Who was Helena Kagan?
This is a question that at one time every Jerusalemite could answer, because she was the pediatrician in the city.
Helena Kagan was born in Tashkent in 1889. A talented pianist, she also studied medicine in Switzerland. On qualifying as a pediatrician, she decided to forgo all thoughts of a career as a pianist and, determined to help build the Jewish state in Palestine, sailed for Jaffa in 1913.
Women were not granted licenses to practice medicine in the Ottoman Empire, but after playing a decisive role in containing a cholera epidemic, the young Dr. Helena Kagan was granted an honorary license – the only woman doctor in the Ottoman Empire! She opened a small clinic in her home and became the first pediatrician in the country.
Dr. Kagan headed the pediatrics department at Bikkur Holim Hospital, where she also established a school of nursing. She initiated the well-baby clinics, did research in rheumatic fever, pioneered welfare centers for Jews and Arabs, and oversaw the WIZO projects for babies and children. Her emphasis on pediatric preventive medicine carried over to her work in preventing children from becoming school dropouts – hence the learning center.
Dr. Kagan was elected to the legislative council of the Jewish community in Palestine, and was a member of the Board of Governors of the Hebrew University. In 1958, she became the first woman to receive the Freedom of the City of Jerusalem, and in 1975 she was awarded The Israel Prize.

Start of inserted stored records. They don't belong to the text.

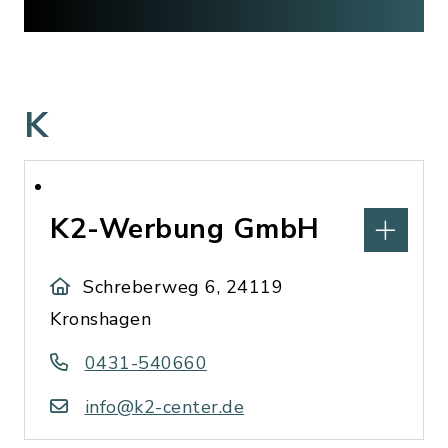
K
K2-Werbung GmbH
Schreberweg 6, 24119
Kronshagen
0431-540660
info@k2-center.de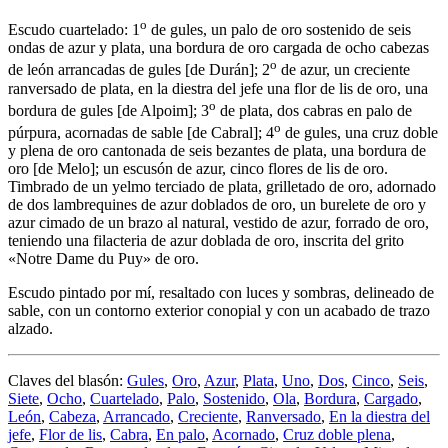
o
Escudo cuartelado: 1
de gules, un palo de oro sostenido de seis
ondas de azur y plata, una bordura de oro cargada de ocho cabezas
o
de león arrancadas de gules
[
de Durán
]
; 2
de azur, un creciente
ranversado de plata, en la diestra del jefe una flor de lis de oro, una
o
bordura de gules
[
de Alpoim
]
; 3
de plata, dos cabras en palo de
o
púrpura, acornadas de sable
[
de Cabral
]
; 4
de gules, una cruz doble
y plena de oro cantonada de seis bezantes de plata, una bordura de
oro
[
de Melo
]
; un escusón de azur, cinco flores de lis de oro.
Timbrado de un yelmo terciado de plata, grilletado de oro, adornado
de dos lambrequines de azur doblados de oro, un burelete de oro y
azur cimado de un brazo al natural, vestido de azur, forrado de oro,
teniendo una filacteria de azur doblada de oro, inscrita del grito
«Notre Dame du Puy» de oro.
Escudo pintado por mí, resaltado con luces y sombras, delineado de
sable, con un contorno exterior conopial y con un acabado de trazo
alzado.
Claves del blasón:
Gules
,
Oro
,
Azur
,
Plata
,
Uno
,
Dos
,
Cinco
,
Seis
,
Siete
,
Ocho
,
Cuartelado
,
Palo
,
Sostenido
,
Ola
,
Bordura
,
Cargado
,
León
,
Cabeza
,
Arrancado
,
Creciente
,
Ranversado
,
En la diestra del
jefe
,
Flor de lis
,
Cabra
,
En palo
,
Acornado
,
Cruz doble plena
,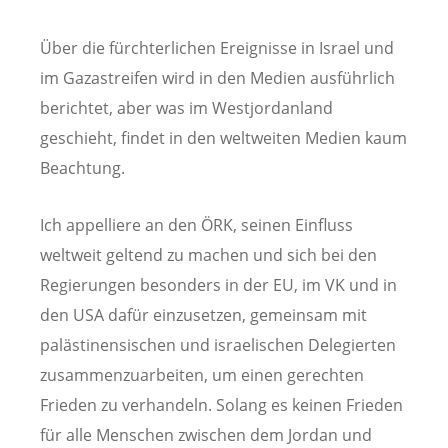
Über die fürchterlichen Ereignisse in Israel und
im Gazastreifen wird in den Medien ausführlich
berichtet, aber was im Westjordanland
geschieht, findet in den weltweiten Medien kaum
Beachtung.
Ich appelliere an den ÖRK, seinen Einfluss
weltweit geltend zu machen und sich bei den
Regierungen besonders in der EU, im VK und in
den USA dafür einzusetzen, gemeinsam mit
palästinensischen und israelischen Delegierten
zusammenzuarbeiten, um einen gerechten
Frieden zu verhandeln. Solang es keinen Frieden
für alle Menschen zwischen dem Jordan und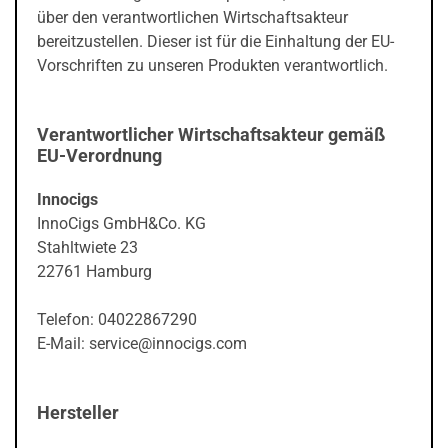
über den verantwortlichen Wirtschaftsakteur
bereitzustellen. Dieser ist für die Einhaltung der EU-
Vorschriften zu unseren Produkten verantwortlich.
Verantwortlicher Wirtschaftsakteur gemäß
EU-Verordnung
Innocigs
InnoCigs GmbH&Co. KG
Stahltwiete 23
22761 Hamburg
Telefon: 04022867290
E-Mail: service@innocigs.com
Hersteller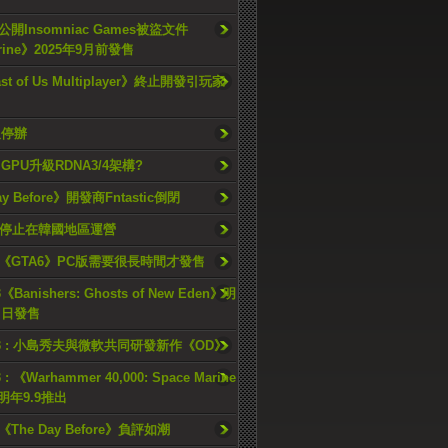
開Insomniac Games被盜文件
rine》2025年9月前發售
ast of Us Multiplayer》終止開發引玩家
久停辦
o GPU升級RDNA3/4架構?
ay Before》開發商Fntastic倒閉
h將停止在韓國地區運營
《GTA6》PC版需要很長時間才發售
《Banishers: Ghosts of New Eden》明
4 日發售
23 : 小島秀夫與微軟共同研發新作《OD》
 : 《Warhammer 40,000: Space Marine
檔明年9.9推出
《The Day Before》負評如潮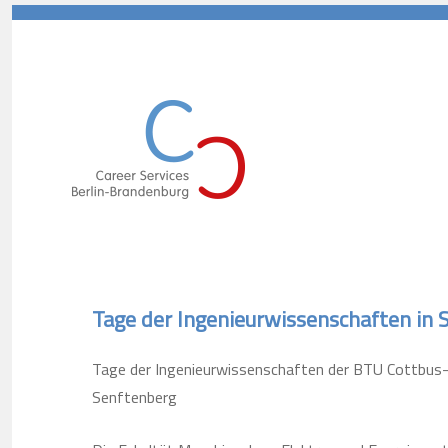
Career Services Berlin-Branden
Tage der Ingenieurwissenschaften in 
Tage der Ingenieurwissenschaften der BTU Cottbu
Senftenberg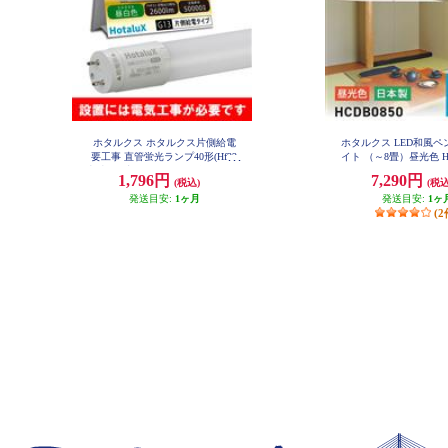
ホタルクス ホタルクス片側給電
ホタルクス LED和風
要工事 直管蛍光ランプ40形(Hf32
イト （～8畳）昼光色 HC
相当) 屋内用 15.7W 昼白色(5000K)
1,796円
7,290円
(税込)
(税込
全光束2600lm G13口金 1200mm L
D40T50-16-26G13-H1
発送目安:
1ヶ月
発送目安:
1ヶ
(2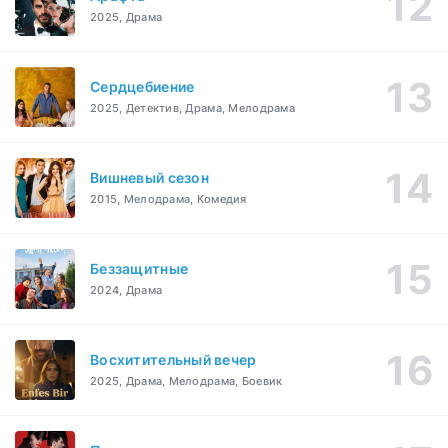
2025, Драма
Сердцебиение
2025, Детектив, Драма, Мелодрама
Вишневый сезон
2015, Мелодрама, Комедия
Беззащитные
2024, Драма
Восхитительный вечер
2025, Драма, Мелодрама, Боевик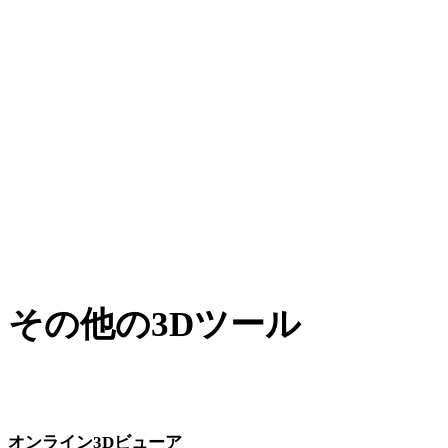
AMFからUSDZ
XからUSDZ
BLENDからUSDZ
PNGからUSDZ
JPGからUSDZ
JPEGからUSDZ
Show 7 more
その他の3Dツール
次のワークフローへ取り込む前に、関連するオンライン3Dビ
ューアで元アセットや変換後アセットを確認できます。
オンライン3Dビューア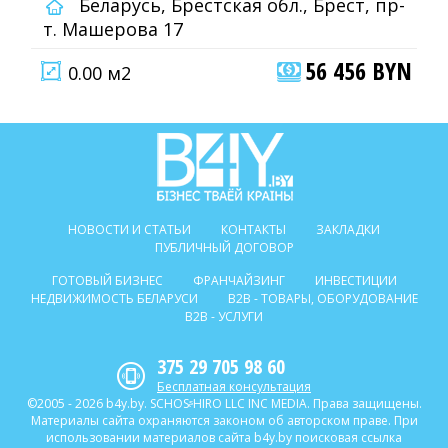
Беларусь, Брестская обл., Брест, пр-
т. Машерова 17
56 456 BYN
0.00 м2
НОВОСТИ И СТАТЬИ
КОНТАКТЫ
ЗАКЛАДКИ
ПУБЛИЧНЫЙ ДОГОВОР
ГОТОВЫЙ БИЗНЕС
ФРАНЧАЙЗИНГ
ИНВЕСТИЦИИ
НЕДВИЖИМОСТЬ БЕЛАРУСИ
B2B - ТОВАРЫ, ОБОРУДОВАНИЕ
B2B - УСЛУГИ
375 29 705 98 60
Бесплатная консультация
©2005 - 2026 b4y.by. SCHOSᶳHIRO LLC INC MEDIA. Права защищены.
Материалы сайта охраняются законом об авторском праве. При
использовании материалов сайта b4y.by поисковая ссылка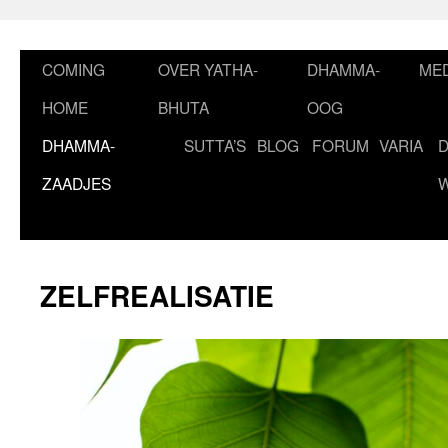
Ga
naar
de
COMING
OVER YATHA-
DHAMMA-
MED
inhoud
HOME
BHUTA
OOG
DHAMMA-
SUTTA’S
BLOG
FORUM
VARIA
ZAADJES
ZELFREALISATIE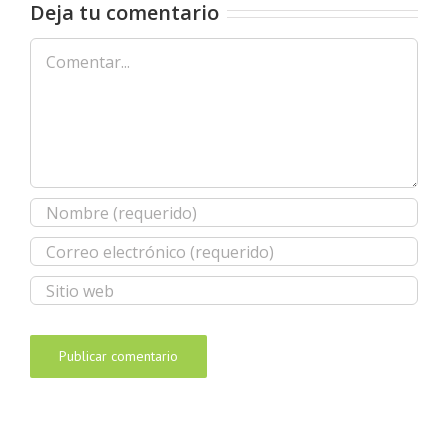
Deja tu comentario
Comentar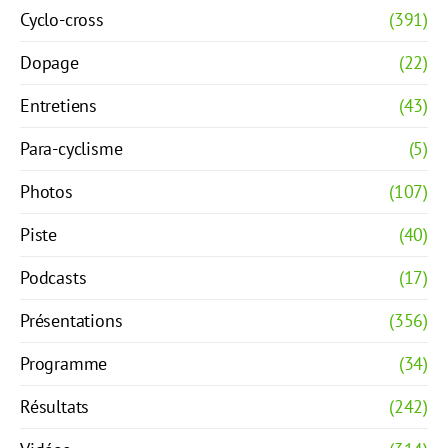
Cyclo-cross
(391)
Dopage
(22)
Entretiens
(43)
Para-cyclisme
(5)
Photos
(107)
Piste
(40)
Podcasts
(17)
Présentations
(356)
Programme
(34)
Résultats
(242)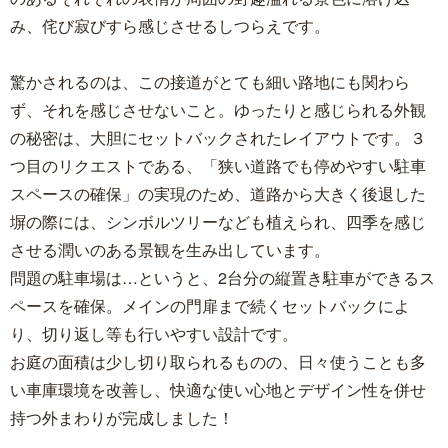
み、侘び寂びすら感じさせるしつらえです。
驚かされるのは、この接道がとても細い路地にも関わら
ず、それを感じさせないこと。ゆったりと感じられる外観
の秘密は、大胆にセットバックされたレイアウトです。３
つ目のリクエストである、「狭い道路でも停めやすい駐車
スペースの確保」の実現のため、道路から大きく後退した
塀の際には、シンボルツリーなども植えられ、四季を感じ
させる潤いのある景観を生み出しています。
問題の駐車場は…というと、2台分の縦置き駐車ができるス
ペースを確保。メインの門扉まで続くセットバックによ
り、切り返し等も行いやすい設計です。
お庭の面積は少し切り取られるものの、日々使うことも多
い車庫環境を改善し、快適な使い心地とデザイン性を併せ
持つ外まわりが完成しました！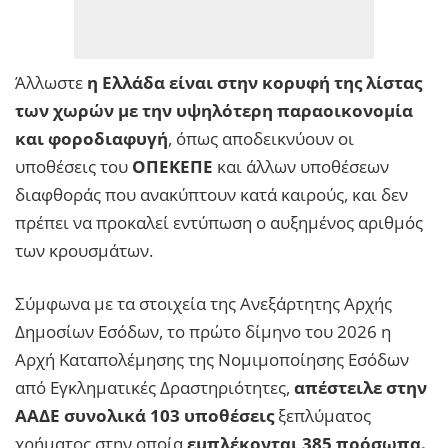
Άλλωστε
η Ελλάδα είναι στην κορυφή της λίστας
των χωρών με την υψηλότερη παραοικονομία
και φοροδιαφυγή
, όπως αποδεικνύουν οι
υποθέσεις του
ΟΠΕΚΕΠΕ
και άλλων υποθέσεων
διαφθοράς που ανακύπτουν κατά καιρούς, και δεν
πρέπει να προκαλεί εντύπωση ο αυξημένος αριθμός
των κρουσμάτων.
Σύμφωνα με τα στοιχεία της Ανεξάρτητης Αρχής
Δημοσίων Εσόδων, το πρώτο δίμηνο του 2026 η
Αρχή Καταπολέμησης της Νομιμοποίησης Εσόδων
από Εγκληματικές Δραστηριότητες,
απέστειλε στην
ΑΑΔΕ συνολικά 103 υποθέσεις
ξεπλύματος
χρήματος στην οποία
εμπλέκονται 385 πρόσωπα.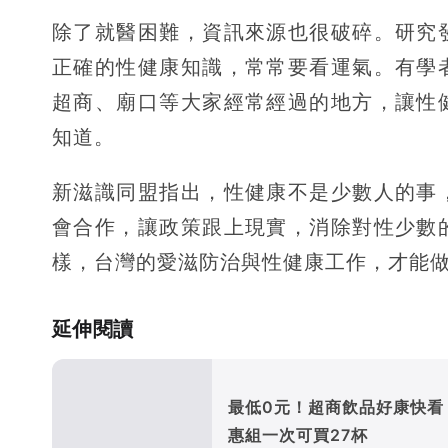
除了就醫困難，資訊來源也很破碎。研究
正確的性健康知識，常常要看運氣。有學
超商、廟口等大家經常經過的地方，讓性
知道。
新滋識同盟指出，性健康不是少數人的事
會合作，讓政策跟上現實，消除對性少數
樣，台灣的愛滋防治與性健康工作，才能
延伸閱讀
最低0元！超商飲品好康快看
惠組一次可買27杯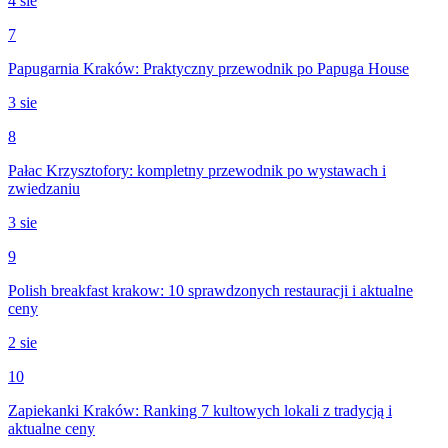
4 sie
7
Papugarnia Kraków: Praktyczny przewodnik po Papuga House
3 sie
8
Pałac Krzysztofory: kompletny przewodnik po wystawach i
zwiedzaniu
3 sie
9
Polish breakfast krakow: 10 sprawdzonych restauracji i aktualne
ceny
2 sie
10
Zapiekanki Kraków: Ranking 7 kultowych lokali z tradycją i
aktualne ceny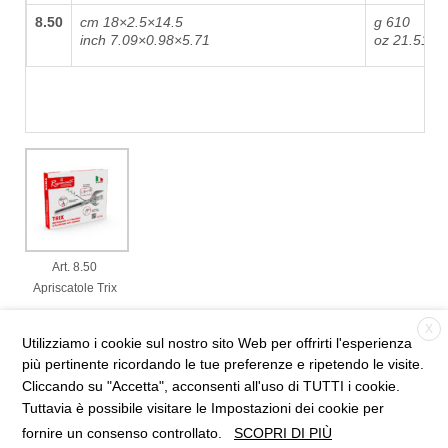
8.50
cm 18×2.5×14.5
g 610
inch 7.09×0.98×5.71
oz 21.51
Art. 8.50
Apriscatole Trix
X
Utilizziamo i cookie sul nostro sito Web per offrirti l'esperienza
più pertinente ricordando le tue preferenze e ripetendo le visite.
Cliccando su "Accetta", acconsenti all'uso di TUTTI i cookie.
Tuttavia è possibile visitare le Impostazioni dei cookie per
fornire un consenso controllato.
SCOPRI DI PIÙ
© 2026
RIGAMONTI PIETRO & FIGLI S.R.L. · ARTICOLI CASALINGHI BREVETTATI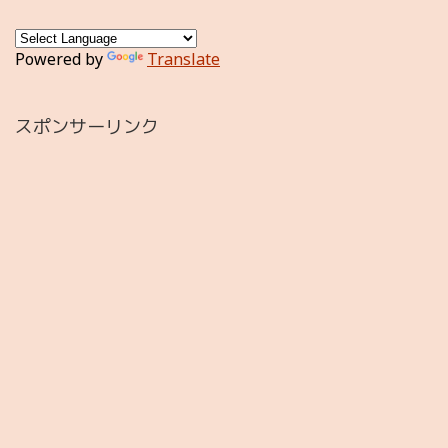
Powered by
Translate
スポンサーリンク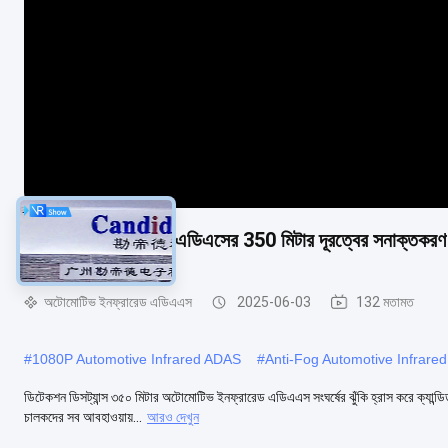
অটোমোটিভ ইনফ্রারেড এডিএসের 350 মিটার দূরত্বের সনাক্তকরণ সংঘ
অটোমোটিভ ইনফ্রারেড এডিএএস
2025-06-03
132 মতামত
#
1080P Automotive Infrared ADAS
#
Anti-Fog Automotive Infrare
ডিটেকশন ডিসট্যান্স ৩৫০ মিটার অটোমোটিভ ইনফ্রারেড এডিএএস সংঘর্ষের ঝুঁকি হ্রাস করে ক্যান্ডি
চালকদের সব আবহাওয়ায়...
আরও দেখুন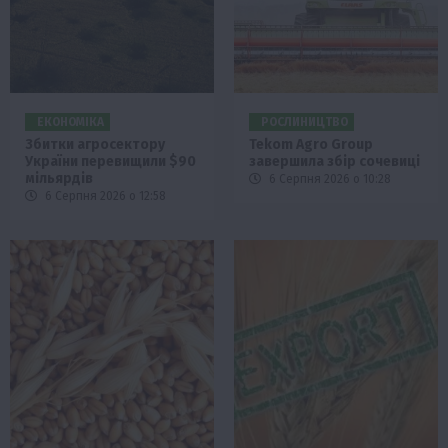
ЕКОНОМІКА
РОСЛИНИЦТВО
Збитки агросектору
Tekom Agro Group
України перевищили $90
завершила збір сочевиці
мільярдів
6 Серпня 2026 о 10:28
6 Серпня 2026 о 12:58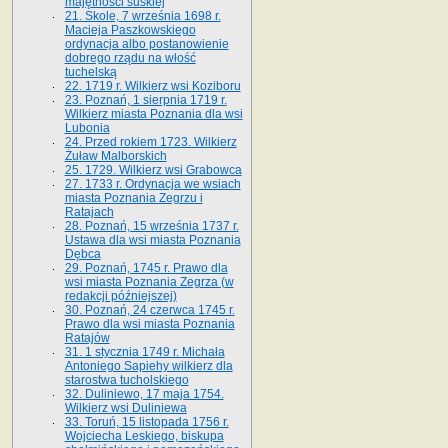
majętności suskiej
21. Skole, 7 września 1698 r.
Macieja Paszkowskiego
ordynacja albo postanowienie
dobrego rządu na włość
tuchelską
22. 1719 r. Wilkierz wsi Koziboru
23. Poznań, 1 sierpnia 1719 r.
Wilkierz miasta Poznania dla wsi
Lubonia
24. Przed rokiem 1723. Wilkierz
Żuław Malborskich
25. 1729. Wilkierz wsi Grabowca
27. 1733 r. Ordynacja we wsiach
miasta Poznania Zegrzu i
Ratajach
28. Poznań, 15 września 1737 r.
Ustawa dla wsi miasta Poznania
Dębca
29. Poznań, 1745 r. Prawo dla
wsi miasta Poznania Zegrza (w
redakcji późniejszej)
30. Poznań, 24 czerwca 1745 r.
Prawo dla wsi miasta Poznania
Ratajów
31. 1 stycznia 1749 r. Michała
Antoniego Sapiehy wilkierz dla
starostwa tucholskiego
32. Duliniewo, 17 maja 1754.
Wilkierz wsi Duliniewa
33. Toruń, 15 listopada 1756 r.
Wojciecha Leskiego, biskupa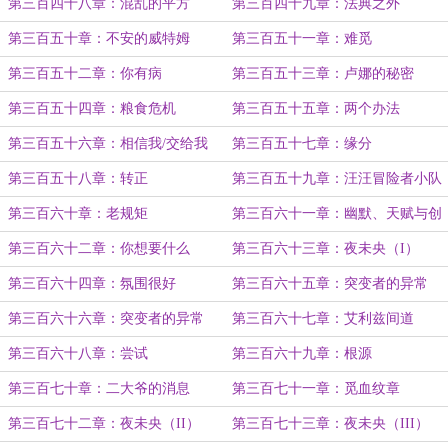
第三百四十八章：混乱的平方
第三百四十九章：法典之外
（II）
第三百五十章：不安的威特姆
第三百五十一章：难觅
第三百五十二章：你有病
第三百五十三章：卢娜的秘密
（II）
第三百五十四章：粮食危机
第三百五十五章：两个办法
第三百五十六章：相信我/交给我
第三百五十七章：缘分
第三百五十八章：转正
第三百五十九章：汪汪冒险者小队
第三百六十章：老规矩
第三百六十一章：幽默、天赋与创
造力
第三百六十二章：你想要什么
第三百六十三章：夜未央（I）
第三百六十四章：氛围很好
第三百六十五章：突变者的异常
（I）
第三百六十六章：突变者的异常
第三百六十七章：艾利兹间道
（II）
第三百六十八章：尝试
第三百六十九章：根源
第三百七十章：二大爷的消息
第三百七十一章：觅血纹章
第三百七十二章：夜未央（II）
第三百七十三章：夜未央（III）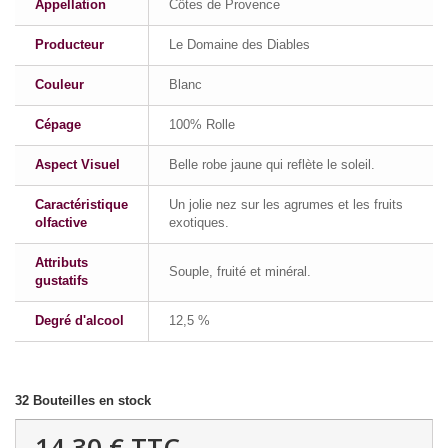
Appellation
Côtes de Provence
Producteur
Le Domaine des Diables
Couleur
Blanc
Cépage
100% Rolle
Aspect Visuel
Belle robe jaune qui reflète le soleil.
Caractéristique
Un jolie nez sur les agrumes et les fruits
olfactive
exotiques.
Attributs
Souple, fruité et minéral.
gustatifs
Degré d'alcool
12,5 %
32
Bouteilles en stock
14,30 €
TTC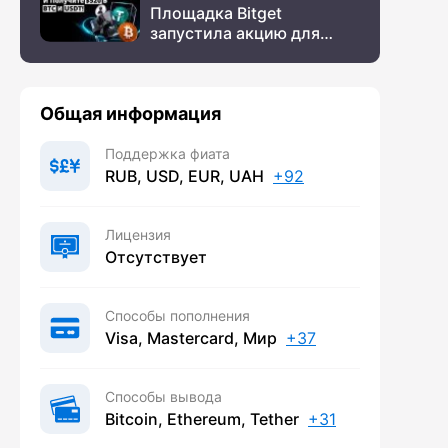
Площадка Bitget
запустила акцию для
новых пользователей из
СНГ
Общая информация
Поддержка фиата
RUB, USD, EUR, UAH
+92
Лицензия
Отсутствует
Способы пополнения
Visa, Mastercard, Мир
+37
Способы вывода
Bitcoin, Ethereum, Tether
+31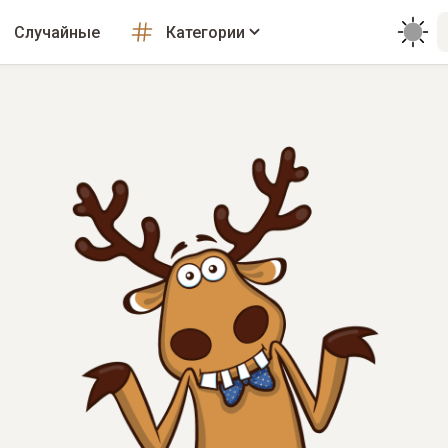
Случайные
Категории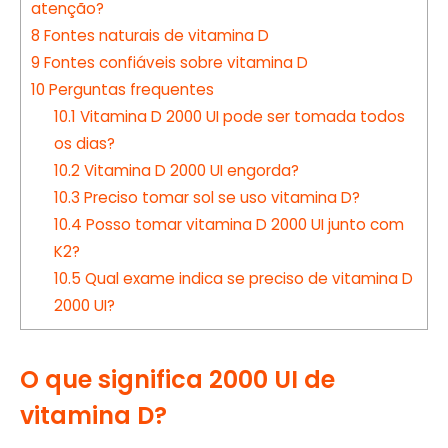
atenção?
8
Fontes naturais de vitamina D
9
Fontes confiáveis sobre vitamina D
10
Perguntas frequentes
10.1
Vitamina D 2000 UI pode ser tomada todos
os dias?
10.2
Vitamina D 2000 UI engorda?
10.3
Preciso tomar sol se uso vitamina D?
10.4
Posso tomar vitamina D 2000 UI junto com
K2?
10.5
Qual exame indica se preciso de vitamina D
2000 UI?
O que significa 2000 UI de
vitamina D?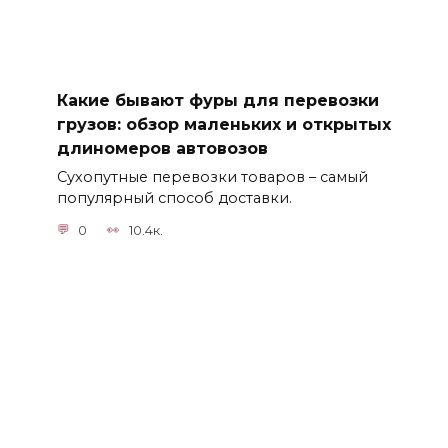
Какие бывают фуры для перевозки
грузов: обзор маленьких и открытых
длиномеров автовозов
Сухопутные перевозки товаров – самый
популярный способ доставки.
0
10.4к.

At the age of 78, during the Six-Day War, she tended the wounded in a hospital emergency room for 36 hours straight, and in her 80s she was still taking the bus to the Hadassah medical library weekly to keep abreast of the latest developments, so that she could provide the best care for the patients she saw in her daily clinic.
Helena Kagan died at the age of 89 – a legend in her own time.